Some of you are probably wondering why I am referring to you as a "mate." Somehow you missed the part where Fort Collins is an expansive outback with kangaroos diddling about and boomerangs swerving ahead.

In my quest for finding a non-exclusionary, all-encompassing and welcoming term to address you by, I was caught between using mate and comrade. However, the latter, although benign in meaning (it means buddy, pal or friend), can hardly be divorced from communism or its more diluted counterpart, socialism. To avoid opening each letter with what could be misconstrued as an unintended political statement, mate won out in the end.

Logistics aside, let's get to the kernel of this article: acclimatizing to what is surely going to be an endless summer. Goodbye snow, hello year-long tan.

It has been an interesting couple of weeks, as one might imagine. After months of nightmarish medical consultations on all the possible ways you can kick the bucket in Africa, plus all the typical amusements that come with preparing for a 10-month trip, I arrived in Accra on Aug. 12.
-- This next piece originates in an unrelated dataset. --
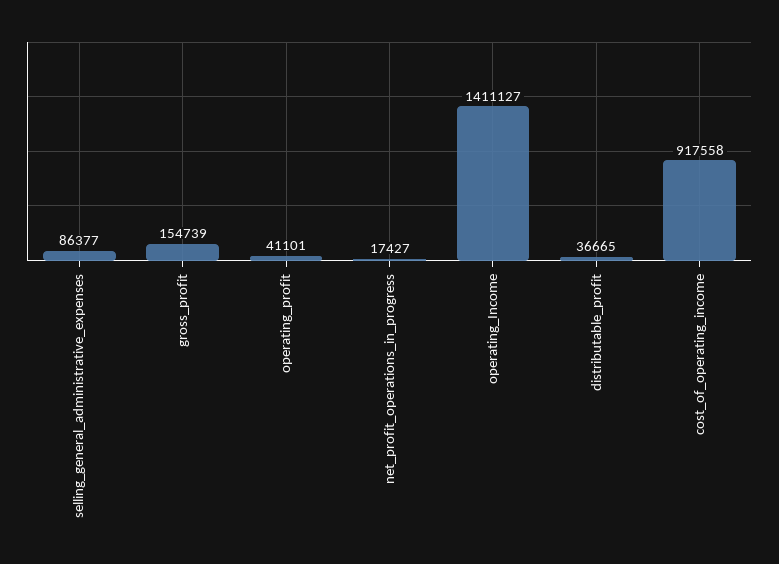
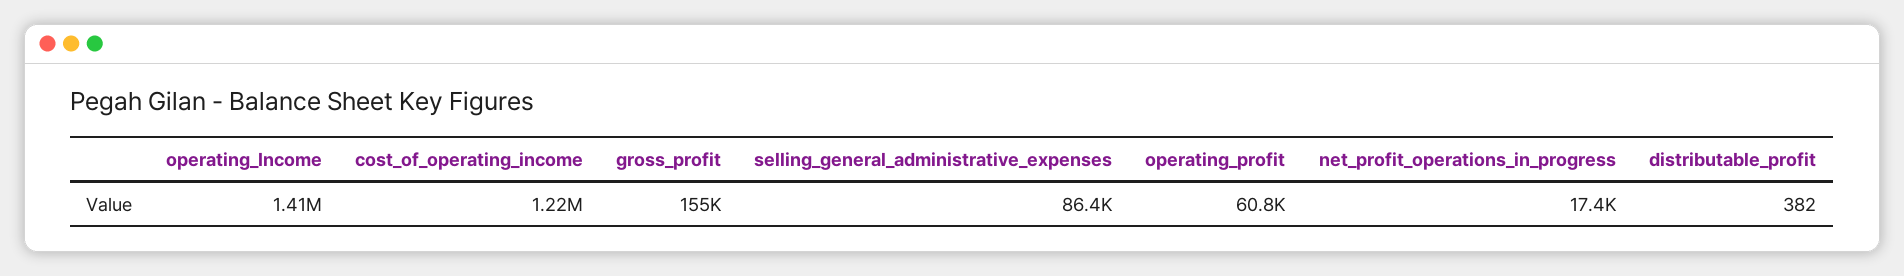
operating_profit: 41101 -> 60800
distributable_profit: 36665 -> 382
cost_of_operating_income: 917558 -> 1220000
Flying overhead, I was enthralled by the vast greenness of the landscape. It is what is to be expected since Ghana is currently in its rainy season. As locals have explained to me, there aren't four seasons in Ghana.

There are only two: the rainy season and the dry season.

During the rainy season, the landscape will maintain its vibrant greenness and temperatures will remain around the mid to upper 80s, with temperatures dropping by nightfall in some locations. It will also constantly rain or, more accurately, drizzle. This increases the humidity, which at the moment is at 83 percent.

Then comes the dry season, where it will cease to rain for months at a time. The lush green grass will gradually die off and turn yellow, whilst the temperatures will intensify into the upper 90s degrees Fahrenheit and above.

The international students are in for some suffering during the dry season, considering we are in one of the coolest months in Ghana and there are already complaints about how hot it is and how uncomfortable it is to be sticky from sweat all the time.